If Arroyo, as the Sandiganbayan itself said, did not illegally amass such funds, how could she be accused of plunder under that law? Approving the release of funds to a public official who subsequently steals them is not the kind of crime punishable under the plunder law. It is the official’s own act of theft of public funds that qualifies as plunder in that case. The Sandiganbayan invented such crime.

Arroyo’s trial has become a theater of the absurd, not much different from the Inquisition of the medieval ages:

She is guilty of plunder even if it is not proven that she used the PCSO intelligence funds for her private use. And the definition of plunder or “raid on the public treasury” by the Sandiganbayan?” It is the improper acquisition and illegal use of the intelligence funds that amount to a raid on the public treasury.

How does it define “improper use?” “The encashment of the checks, which named her as the ‘payee,’ gave (PCSO) General Manager Uriarte material possession of the CIF funds which she disposed of at will,” the Sandiganbayan pontificated.

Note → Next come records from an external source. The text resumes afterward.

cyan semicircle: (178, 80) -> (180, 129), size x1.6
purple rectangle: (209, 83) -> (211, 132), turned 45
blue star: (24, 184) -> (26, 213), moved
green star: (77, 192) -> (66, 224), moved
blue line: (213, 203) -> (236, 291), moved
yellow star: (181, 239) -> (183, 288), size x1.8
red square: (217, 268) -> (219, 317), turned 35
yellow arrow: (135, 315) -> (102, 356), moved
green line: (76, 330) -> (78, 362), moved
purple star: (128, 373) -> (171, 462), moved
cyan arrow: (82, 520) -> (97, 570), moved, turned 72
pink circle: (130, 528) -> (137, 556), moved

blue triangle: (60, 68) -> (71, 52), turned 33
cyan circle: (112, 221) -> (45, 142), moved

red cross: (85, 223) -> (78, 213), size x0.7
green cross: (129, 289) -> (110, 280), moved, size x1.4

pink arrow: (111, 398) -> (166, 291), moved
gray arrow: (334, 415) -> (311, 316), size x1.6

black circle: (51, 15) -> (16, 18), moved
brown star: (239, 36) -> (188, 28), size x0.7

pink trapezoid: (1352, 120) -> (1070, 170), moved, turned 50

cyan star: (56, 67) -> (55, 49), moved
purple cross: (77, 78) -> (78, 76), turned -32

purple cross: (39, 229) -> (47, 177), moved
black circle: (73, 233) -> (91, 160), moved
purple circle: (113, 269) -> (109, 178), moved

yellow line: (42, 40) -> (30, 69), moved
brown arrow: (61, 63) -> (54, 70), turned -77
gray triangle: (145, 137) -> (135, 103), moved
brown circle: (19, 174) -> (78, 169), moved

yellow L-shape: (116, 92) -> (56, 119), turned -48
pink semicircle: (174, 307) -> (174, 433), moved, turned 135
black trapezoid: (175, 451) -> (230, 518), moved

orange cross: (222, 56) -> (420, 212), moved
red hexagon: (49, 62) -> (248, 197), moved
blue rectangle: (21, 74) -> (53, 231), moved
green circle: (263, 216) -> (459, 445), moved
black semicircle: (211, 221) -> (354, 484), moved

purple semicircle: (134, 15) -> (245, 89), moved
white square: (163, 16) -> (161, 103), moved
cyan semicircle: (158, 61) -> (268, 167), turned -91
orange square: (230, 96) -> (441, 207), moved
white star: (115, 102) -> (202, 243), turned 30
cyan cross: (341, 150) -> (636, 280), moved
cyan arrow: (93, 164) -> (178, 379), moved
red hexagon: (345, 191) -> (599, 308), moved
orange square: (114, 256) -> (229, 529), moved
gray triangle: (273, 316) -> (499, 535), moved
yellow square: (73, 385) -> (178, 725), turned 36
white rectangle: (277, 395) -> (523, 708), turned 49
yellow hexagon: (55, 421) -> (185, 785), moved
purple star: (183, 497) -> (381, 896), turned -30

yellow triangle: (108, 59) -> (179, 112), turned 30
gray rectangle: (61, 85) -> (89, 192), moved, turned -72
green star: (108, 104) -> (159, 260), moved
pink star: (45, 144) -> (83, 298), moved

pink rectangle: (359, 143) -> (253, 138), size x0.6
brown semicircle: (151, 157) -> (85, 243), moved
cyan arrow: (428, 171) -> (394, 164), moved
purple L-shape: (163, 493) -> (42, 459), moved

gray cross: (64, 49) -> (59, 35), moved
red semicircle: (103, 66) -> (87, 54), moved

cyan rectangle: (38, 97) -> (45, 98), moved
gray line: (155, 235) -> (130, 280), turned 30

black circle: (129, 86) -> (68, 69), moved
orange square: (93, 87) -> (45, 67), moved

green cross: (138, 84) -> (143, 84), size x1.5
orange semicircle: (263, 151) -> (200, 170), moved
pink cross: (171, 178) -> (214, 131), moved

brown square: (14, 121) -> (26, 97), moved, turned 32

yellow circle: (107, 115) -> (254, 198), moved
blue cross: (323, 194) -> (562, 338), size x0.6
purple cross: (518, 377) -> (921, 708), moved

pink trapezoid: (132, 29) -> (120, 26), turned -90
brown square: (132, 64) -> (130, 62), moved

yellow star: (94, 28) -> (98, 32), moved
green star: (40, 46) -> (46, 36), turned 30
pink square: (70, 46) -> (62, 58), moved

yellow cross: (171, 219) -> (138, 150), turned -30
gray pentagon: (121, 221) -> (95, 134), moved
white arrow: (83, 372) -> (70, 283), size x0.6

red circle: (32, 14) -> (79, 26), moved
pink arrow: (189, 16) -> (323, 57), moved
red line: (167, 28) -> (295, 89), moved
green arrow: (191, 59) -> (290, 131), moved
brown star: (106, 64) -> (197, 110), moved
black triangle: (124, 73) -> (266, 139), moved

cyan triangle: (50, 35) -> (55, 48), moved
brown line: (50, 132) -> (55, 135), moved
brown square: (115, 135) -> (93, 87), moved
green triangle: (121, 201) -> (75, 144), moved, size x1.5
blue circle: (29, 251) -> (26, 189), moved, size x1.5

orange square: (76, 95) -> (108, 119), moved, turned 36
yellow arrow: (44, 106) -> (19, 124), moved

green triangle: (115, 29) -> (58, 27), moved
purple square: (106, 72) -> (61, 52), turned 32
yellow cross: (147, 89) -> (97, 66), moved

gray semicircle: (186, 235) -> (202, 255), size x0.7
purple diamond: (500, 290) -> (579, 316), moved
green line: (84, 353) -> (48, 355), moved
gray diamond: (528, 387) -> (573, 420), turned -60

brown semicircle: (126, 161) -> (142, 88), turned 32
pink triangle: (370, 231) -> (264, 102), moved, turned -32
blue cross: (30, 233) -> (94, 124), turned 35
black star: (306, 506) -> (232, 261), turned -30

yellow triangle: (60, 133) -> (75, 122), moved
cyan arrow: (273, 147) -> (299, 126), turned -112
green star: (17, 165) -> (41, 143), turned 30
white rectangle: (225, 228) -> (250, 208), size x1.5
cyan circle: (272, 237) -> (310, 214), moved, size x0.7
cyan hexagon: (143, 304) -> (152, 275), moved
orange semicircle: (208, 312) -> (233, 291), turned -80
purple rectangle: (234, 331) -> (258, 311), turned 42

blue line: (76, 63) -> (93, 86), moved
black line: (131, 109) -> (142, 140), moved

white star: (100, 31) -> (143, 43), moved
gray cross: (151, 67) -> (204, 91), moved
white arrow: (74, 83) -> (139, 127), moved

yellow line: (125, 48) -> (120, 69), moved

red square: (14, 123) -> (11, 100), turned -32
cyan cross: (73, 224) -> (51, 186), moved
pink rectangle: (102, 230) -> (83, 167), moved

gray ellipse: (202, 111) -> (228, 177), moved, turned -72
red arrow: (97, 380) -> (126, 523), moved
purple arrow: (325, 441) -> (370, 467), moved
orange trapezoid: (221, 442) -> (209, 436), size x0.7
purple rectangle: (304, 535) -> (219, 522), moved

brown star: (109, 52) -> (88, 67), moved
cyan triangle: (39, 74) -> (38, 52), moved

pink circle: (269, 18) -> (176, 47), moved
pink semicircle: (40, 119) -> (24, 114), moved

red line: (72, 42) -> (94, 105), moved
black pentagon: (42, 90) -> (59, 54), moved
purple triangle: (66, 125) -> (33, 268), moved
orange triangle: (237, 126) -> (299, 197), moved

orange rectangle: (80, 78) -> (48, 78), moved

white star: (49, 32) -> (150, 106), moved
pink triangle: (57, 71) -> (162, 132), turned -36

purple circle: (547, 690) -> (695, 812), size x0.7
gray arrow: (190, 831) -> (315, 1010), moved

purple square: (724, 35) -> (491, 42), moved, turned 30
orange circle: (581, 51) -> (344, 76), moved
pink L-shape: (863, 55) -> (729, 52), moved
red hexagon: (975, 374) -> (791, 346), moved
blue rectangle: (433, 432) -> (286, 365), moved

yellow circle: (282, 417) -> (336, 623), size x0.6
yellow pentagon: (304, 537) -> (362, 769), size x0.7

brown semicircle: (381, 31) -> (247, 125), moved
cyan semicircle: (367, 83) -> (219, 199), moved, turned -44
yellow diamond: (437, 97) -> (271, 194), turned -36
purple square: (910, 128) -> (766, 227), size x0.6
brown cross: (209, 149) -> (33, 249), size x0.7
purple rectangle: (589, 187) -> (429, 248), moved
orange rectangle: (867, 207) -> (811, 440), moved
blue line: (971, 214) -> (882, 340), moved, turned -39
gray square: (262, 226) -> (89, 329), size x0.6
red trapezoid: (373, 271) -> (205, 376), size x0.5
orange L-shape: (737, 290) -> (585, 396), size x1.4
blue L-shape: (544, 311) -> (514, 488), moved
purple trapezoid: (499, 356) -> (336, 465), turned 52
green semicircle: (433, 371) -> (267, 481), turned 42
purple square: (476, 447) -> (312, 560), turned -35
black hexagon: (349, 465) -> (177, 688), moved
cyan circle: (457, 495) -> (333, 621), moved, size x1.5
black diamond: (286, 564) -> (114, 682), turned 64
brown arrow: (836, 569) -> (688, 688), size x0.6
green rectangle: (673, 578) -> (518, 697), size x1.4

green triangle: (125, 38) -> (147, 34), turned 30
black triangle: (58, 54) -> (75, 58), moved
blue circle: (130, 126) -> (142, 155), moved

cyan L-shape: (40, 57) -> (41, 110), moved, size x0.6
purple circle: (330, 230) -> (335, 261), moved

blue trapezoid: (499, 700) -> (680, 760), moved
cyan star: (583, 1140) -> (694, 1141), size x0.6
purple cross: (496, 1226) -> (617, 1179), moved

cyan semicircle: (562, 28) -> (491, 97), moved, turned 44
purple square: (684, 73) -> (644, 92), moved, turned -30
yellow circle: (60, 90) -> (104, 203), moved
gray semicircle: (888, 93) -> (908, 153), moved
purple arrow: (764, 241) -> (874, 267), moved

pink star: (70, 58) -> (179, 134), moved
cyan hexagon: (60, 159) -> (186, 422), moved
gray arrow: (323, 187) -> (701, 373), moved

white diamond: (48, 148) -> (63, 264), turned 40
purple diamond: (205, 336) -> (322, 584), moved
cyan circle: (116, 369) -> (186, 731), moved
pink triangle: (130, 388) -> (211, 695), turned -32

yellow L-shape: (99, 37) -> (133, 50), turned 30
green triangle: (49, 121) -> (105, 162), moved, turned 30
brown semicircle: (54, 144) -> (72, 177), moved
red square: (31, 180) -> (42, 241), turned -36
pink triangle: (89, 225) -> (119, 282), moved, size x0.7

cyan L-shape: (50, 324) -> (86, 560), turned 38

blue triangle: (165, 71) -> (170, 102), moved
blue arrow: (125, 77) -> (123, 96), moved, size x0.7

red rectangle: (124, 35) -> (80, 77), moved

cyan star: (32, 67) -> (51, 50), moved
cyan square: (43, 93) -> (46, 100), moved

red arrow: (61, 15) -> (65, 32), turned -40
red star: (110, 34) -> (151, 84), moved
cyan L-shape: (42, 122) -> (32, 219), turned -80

One’s mind reels in the language games the Sandiganbayan plays just to keep Arroyo in jail. Why would they put on the line their careers in the legal system by making absurd legal arguments?

But the funds were used for legitimate purposes, as the COA concluded, Arroyo’s lawyers claimed. Not a single witness out of the 21 the prosecution presented, not any of the 637 exhibits it presented, showed that any money from the CIF was used illegally.

“We will see, but in the meantime, Arroyo stays in jail,” the Sandiganbayan in so many words said.

This is the worst kind of oppression, as hellish as in medieval times when the Inquisition would torture heretics to confess, which then was taken as proof of their guilt.

A nation’s entire system of the rule of law is undermined when a law is distorted by justices in order to persecute a political figure, just to follow the orders of a ruthless President.